(Stored data entries)
-------------------------
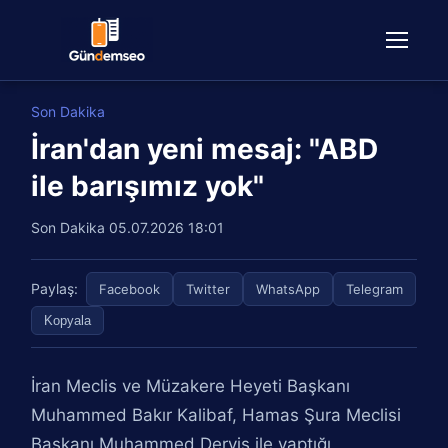
Son Dakika
İran'dan yeni mesaj: "ABD
ile barışımız yok"
Son Dakika
05.07.2026 18:01
Paylaş:
Facebook
Twitter
WhatsApp
Telegram
Kopyala
İran Meclis ve Müzakere Heyeti Başkanı
Muhammed Bakır Kalibaf, Hamas Şura Meclisi
Başkanı Muhammed Derviş ile yaptığı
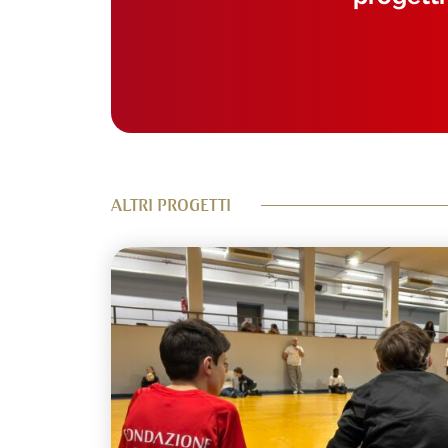
ALTRI PROGETTI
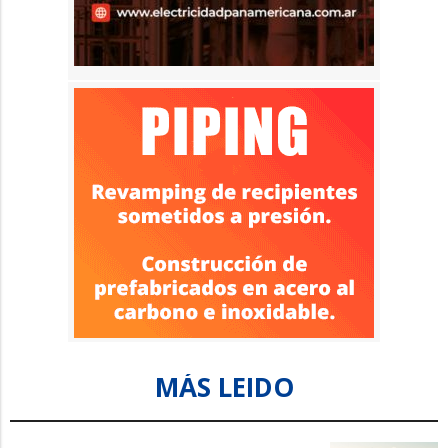
MÁS LEIDO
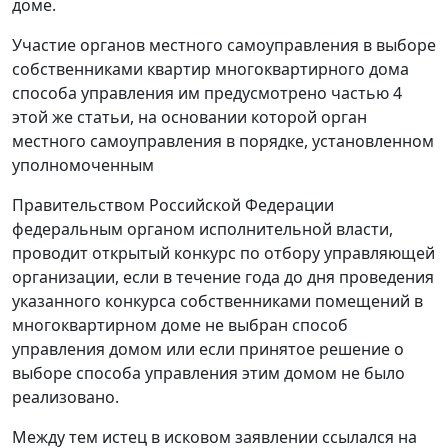
доме.
Участие органов местного самоуправления в выборе
собственниками квартир многоквартирного дома
способа управления им предусмотрено частью 4
этой же статьи, на основании которой орган
местного самоуправления в порядке, установленном
уполномоченным
Правительством Российской Федерации
федеральным органом исполнительной власти,
проводит открытый конкурс по отбору управляющей
организации, если в течение года до дня проведения
указанного конкурса собственниками помещений в
многоквартирном доме не выбран способ
управления домом или если принятое решение о
выборе способа управления этим домом не было
реализовано.
Между тем истец в исковом заявлении ссылался на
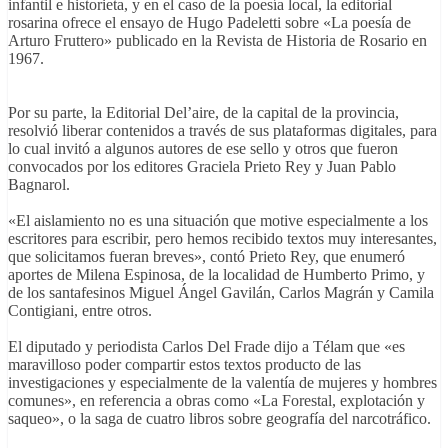
infantil e historieta, y en el caso de la poesía local, la editorial
rosarina ofrece el ensayo de Hugo Padeletti sobre «La poesía de
Arturo Fruttero» publicado en la Revista de Historia de Rosario en
1967.
Por su parte, la Editorial Del’aire, de la capital de la provincia,
resolvió liberar contenidos a través de sus plataformas digitales, para
lo cual invitó a algunos autores de ese sello y otros que fueron
convocados por los editores Graciela Prieto Rey y Juan Pablo
Bagnarol.
«El aislamiento no es una situación que motive especialmente a los
escritores para escribir, pero hemos recibido textos muy interesantes,
que solicitamos fueran breves», contó Prieto Rey, que enumeró
aportes de Milena Espinosa, de la localidad de Humberto Primo, y
de los santafesinos Miguel Ángel Gavilán, Carlos Magrán y Camila
Contigiani, entre otros.
El diputado y periodista Carlos Del Frade dijo a Télam que «es
maravilloso poder compartir estos textos producto de las
investigaciones y especialmente de la valentía de mujeres y hombres
comunes», en referencia a obras como «La Forestal, explotación y
saqueo», o la saga de cuatro libros sobre geografía del narcotráfico.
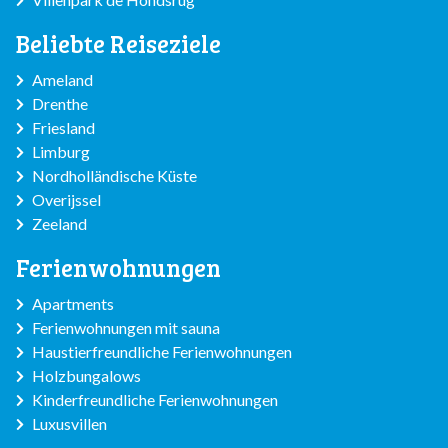
Beliebte Reiseziele
Ameland
Drenthe
Friesland
Limburg
Nordholländische Küste
Overijssel
Zeeland
Ferienwohnungen
Apartments
Ferienwohnungen mit sauna
Haustierfreundliche Ferienwohnungen
Holzbungalows
Kinderfreundliche Ferienwohnungen
Luxusvillen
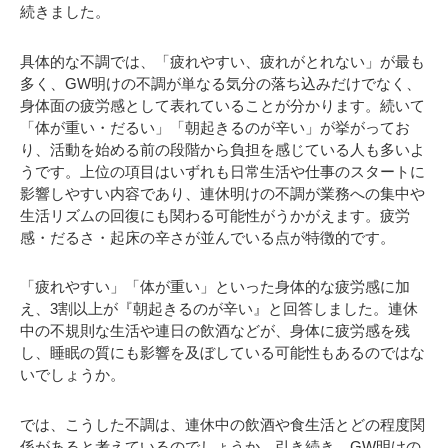
続きました。
具体的な不調では、「疲れやすい、疲れがとれない」が最も
多く、GW明けの不調が単なる気分の落ち込みだけでなく、
身体面の疲労感として表れていることが分かります。続いて
「体が重い・だるい」「朝起きるのが辛い」が挙がってお
り、活動を始める前の段階から負担を感じている人も多いよ
うです。上位の項目はいずれも日常生活や仕事のスタートに
影響しやすい内容であり、連休明けの不調が業務への集中や
生活リズムの回復にも関わる可能性がうかがえます。疲労
感・だるさ・起床の辛さが並んでいる点が特徴的です。
「疲れやすい」「体が重い」といった身体的な疲労感に加
え、3割以上が『朝起きるのが辛い』と回答しました。連休
中の不規則な生活や連日の飲酒などが、身体に疲労感を残
し、睡眠の質にも影響を及ぼしている可能性もあるのではな
いでしょうか。
では、こうした不調は、連休中の飲酒や食生活とどの程度関
係があると考えているのでしょうか。引き続き、GW明けの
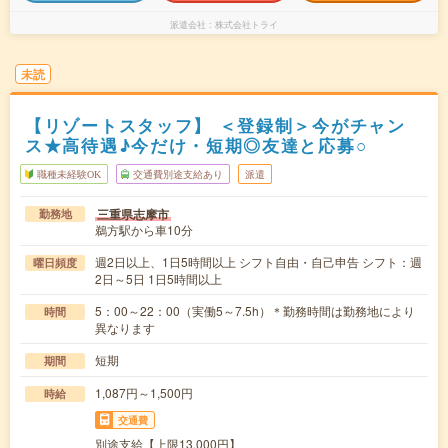
派遣会社
株式会社トライ
未読
【リゾートスタッフ】 ＜登録制＞今がチャン
ス★高待遇♪今だけ・短期◎友達と応募○
職種未経験OK
交通費別途支給あり
派遣
三重県志摩市
勤務地
鵜方駅から車10分
週2日以上、1日5時間以上 シフト自由・自己申告 シフト：週
曜日頻度
2日～5日 1日5時間以上
5：00～22：00（実働5～7.5h）＊勤務時間は勤務地により
時間
異なります
短期
期間
1,087円～1,500円
時給
交通費
別途支給【上限13,000円】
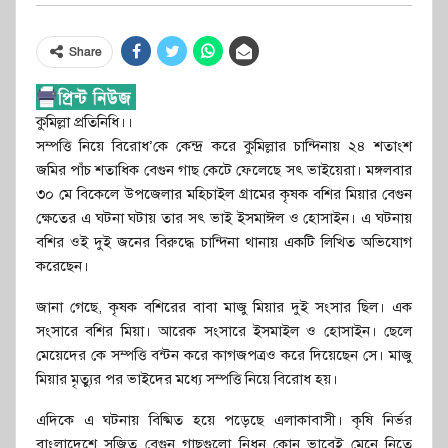
Share
কুমিল্লা প্রতিনিধি।।
সম্পত্তি নিয়ে বিরোধ’কে কেন্দ্র করে কুমিল্লার চান্দিনায় ২৪ শতাংশ
জমির পাঁচ শতাধিক বেগুন গাছ কেটে ফেলেছে সৎ ভাইয়েরা। মঙ্গলবার
৩০ মে বিকেলে উপজেলার মহিচাইল গ্রামের কৃষক বশির মিয়ার বেগুন
ক্ষেতের এ ঘটনা ঘটায় তার সৎ ভাই ইসমাঈল ও হোসাইন। এ ঘটনায়
বশির ওই দুই জনের বিরুদ্ধে চান্দিনা থানায় একটি লিখিত অভিযোগ
করেছেন।
জানা গেছে, কৃষক বশিরের বাবা মাজু মিয়ার দুই সংসার ছিল। এক
সংসারে বশির মিয়া। আরেক সংসারে ইসমাইল ও হোসাইন। ছেলে
মেয়েদের কে সম্পত্তি বন্টন করে কাগজপত্রও করে দিয়েছেন সে। মাজু
মিয়ার মৃত্যুর পর ভাইদের মধ্যে সম্পত্তি নিয়ে বিরোধ হয়।
এদিকে এ ঘটনায় বিষ্মিত হয়ে পড়েছে এলাকাবাসী। কৃষি নির্ভর
বাংলাদেশে সৃজিত বেগুন গাছগুলো নিধন কোন ভাবেই মেনে নিতে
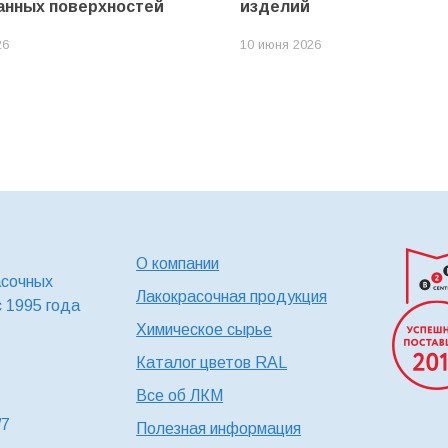
анных поверхностей
изделий
26
10 июня 2026
О компании
асочных
Лакокрасочная продукция
с 1995 года
Химическое сырье
Каталог цветов RAL
Все об ЛКМ
/7
Полезная информация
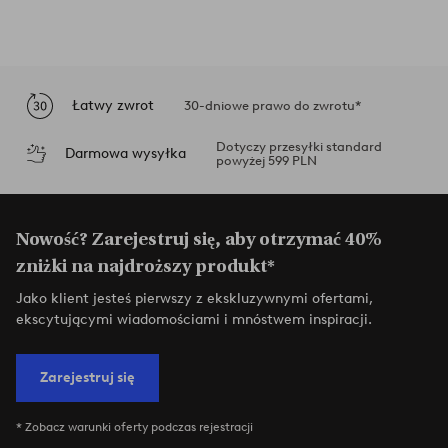
Łatwy zwrot
30-dniowe prawo do zwrotu*
Dotyczy przesyłki standard
Darmowa wysyłka
powyżej 599 PLN
Nowość? Zarejestruj się, aby otrzymać 40%
zniżki na najdroższy produkt*
Jako klient jesteś pierwszy z ekskluzywnymi ofertami,
ekscytującymi wiadomościami i mnóstwem inspiracji.
Zarejestruj się
* Zobacz warunki oferty podczas rejestracji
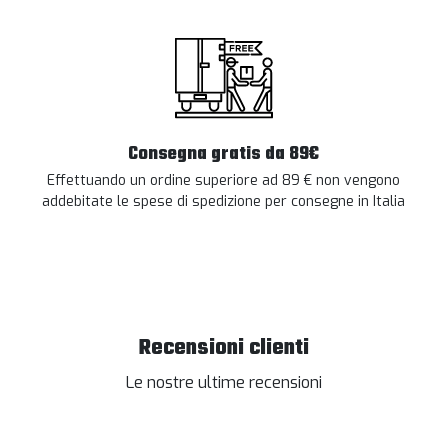
Consegna gratis da 89€
Effettuando un ordine superiore ad 89 € non vengono
addebitate le spese di spedizione per consegne in Italia
Recensioni clienti
Le nostre ultime recensioni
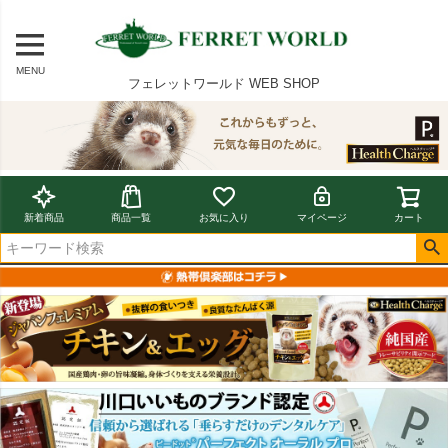
MENU
フェレットワールド WEB SHOP
新着商品
商品一覧
お気に入り
マイページ
カート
-------------------------
-- About this task --
The records above should be reproduced exactly, with no pictures included.

-- Answer below --
Son Dakika
İran'dan yeni mesaj: "ABD
ile barışımız yok"
Son Dakika
05.07.2026 18:01
Paylaş:
Facebook
Twitter
WhatsApp
Telegram
Kopyala
İran Meclis ve Müzakere Heyeti Başkanı
Muhammed Bakır Kalibaf, Hamas Şura Meclisi
Başkanı Muhammed Derviş ile yaptığı
ALTRI PROGETTI
MÁS LEIDO
доме.
Участие органов местного самоуправления в выборе
собственниками квартир многоквартирного дома
способа управления им предусмотрено частью 4
этой же статьи, на основании которой орган
местного самоуправления в порядке, установленном
уполномоченным
Правительством Российской Федерации
федеральным органом исполнительной власти,
проводит открытый конкурс по отбору управляющей
организации, если в течение года до дня проведения
указанного конкурса собственниками помещений в
многоквартирном доме не выбран способ
управления домом или если принятое решение о
выборе способа управления этим домом не было
реализовано.
Между тем истец в исковом заявлении ссылался на
infantil e historieta, y en el caso de la poesía local, la editorial
rosarina ofrece el ensayo de Hugo Padeletti sobre «La poesía de
Arturo Fruttero» publicado en la Revista de Historia de Rosario en
1967.
Por su parte, la Editorial Del’aire, de la capital de la provincia,
resolvió liberar contenidos a través de sus plataformas digitales, para
lo cual invitó a algunos autores de ese sello y otros que fueron
convocados por los editores Graciela Prieto Rey y Juan Pablo
Bagnarol.
«El aislamiento no es una situación que motive especialmente a los
escritores para escribir, pero hemos recibido textos muy interesantes,
que solicitamos fueran breves», contó Prieto Rey, que enumeró
aportes de Milena Espinosa, de la localidad de Humberto Primo, y
de los santafesinos Miguel Ángel Gavilán, Carlos Magrán y Camila
Contigiani, entre otros.
El diputado y periodista Carlos Del Frade dijo a Télam que «es
maravilloso poder compartir estos textos producto de las
investigaciones y especialmente de la valentía de mujeres y hombres
comunes», en referencia a obras como «La Forestal, explotación y
saqueo», o la saga de cuatro libros sobre geografía del narcotráfico.
Beliebte Reiseziele
Ameland
Drenthe
Friesland
Limburg
Nordholländische Küste
Overijssel
Zeeland
Ferienwohnungen
Apartments
Ferienwohnungen mit sauna
Haustierfreundliche Ferienwohnungen
Holzbungalows
Kinderfreundliche Ferienwohnungen
Luxusvillen
続きました。
具体的な不調では、「疲れやすい、疲れがとれない」が最も
多く、GW明けの不調が単なる気分の落ち込みだけでなく、
身体面の疲労感として表れていることが分かります。続いて
「体が重い・だるい」「朝起きるのが辛い」が挙がってお
り、活動を始める前の段階から負担を感じている人も多いよ
うです。上位の項目はいずれも日常生活や仕事のスタートに
影響しやすい内容であり、連休明けの不調が業務への集中や
生活リズムの回復にも関わる可能性がうかがえます。疲労
感・だるさ・起床の辛さが並んでいる点が特徴的です。
「疲れやすい」「体が重い」といった身体的な疲労感に加
え、3割以上が『朝起きるのが辛い』と回答しました。連休
中の不規則な生活や連日の飲酒などが、身体に疲労感を残
し、睡眠の質にも影響を及ぼしている可能性もあるのではな
いでしょうか。
では、こうした不調は、連休中の飲酒や食生活とどの程度関
係があると考えているのでしょうか。引き続き、GW明けの
派遣会社
株式会社トライ
未読
【リゾートスタッフ】 ＜登録制＞今がチャン
ス★高待遇♪今だけ・短期◎友達と応募○
職種未経験OK
交通費別途支給あり
派遣
三重県志摩市
勤務地
鵜方駅から車10分
週2日以上、1日5時間以上 シフト自由・自己申告 シフト：週
曜日頻度
2日～5日 1日5時間以上
5：00～22：00（実働5～7.5h）＊勤務時間は勤務地により
時間
異なります
短期
期間
1,087円～1,500円
時給
交通費
別途支給【上限13,000円】
Share
কুমিল্লা প্রতিনিধি।।
সম্পত্তি নিয়ে বিরোধ’কে কেন্দ্র করে কুমিল্লার চান্দিনায় ২৪ শতাংশ
জমির পাঁচ শতাধিক বেগুন গাছ কেটে ফেলেছে সৎ ভাইয়েরা। মঙ্গলবার
৩০ মে বিকেলে উপজেলার মহিচাইল গ্রামের কৃষক বশির মিয়ার বেগুন
ক্ষেতের এ ঘটনা ঘটায় তার সৎ ভাই ইসমাঈল ও হোসাইন। এ ঘটনায়
বশির ওই দুই জনের বিরুদ্ধে চান্দিনা থানায় একটি লিখিত অভিযোগ
করেছেন।
জানা গেছে, কৃষক বশিরের বাবা মাজু মিয়ার দুই সংসার ছিল। এক
সংসারে বশির মিয়া। আরেক সংসারে ইসমাইল ও হোসাইন। ছেলে
মেয়েদের কে সম্পত্তি বন্টন করে কাগজপত্রও করে দিয়েছেন সে। মাজু
মিয়ার মৃত্যুর পর ভাইদের মধ্যে সম্পত্তি নিয়ে বিরোধ হয়।
এদিকে এ ঘটনায় বিষ্মিত হয়ে পড়েছে এলাকাবাসী। কৃষি নির্ভর
বাংলাদেশে সৃজিত বেগুন গাছগুলো নিধন কোন ভাবেই মেনে নিতে
анных поверхностей
изделий
26
10 июня 2026
О компании
асочных
Лакокрасочная продукция
с 1995 года
Химическое сырье
Каталог цветов RAL
Все об ЛКМ
/7
Полезная информация
Łatwy zwrot
30-dniowe prawo do zwrotu*
Dotyczy przesyłki standard
Darmowa wysyłka
powyżej 599 PLN
Nowość? Zarejestruj się, aby otrzymać 40%
zniżki na najdroższy produkt*
Jako klient jesteś pierwszy z ekskluzywnymi ofertami,
ekscytującymi wiadomościami i mnóstwem inspiracji.
Zarejestruj się
* Zobacz warunki oferty podczas rejestracji
Consegna gratis da 89€
Effettuando un ordine superiore ad 89 € non vengono
addebitate le spese di spedizione per consegne in Italia
Recensioni clienti
Le nostre ultime recensioni
MENU
フェレットワールド WEB SHOP
新着商品
商品一覧
お気に入り
マイページ
カート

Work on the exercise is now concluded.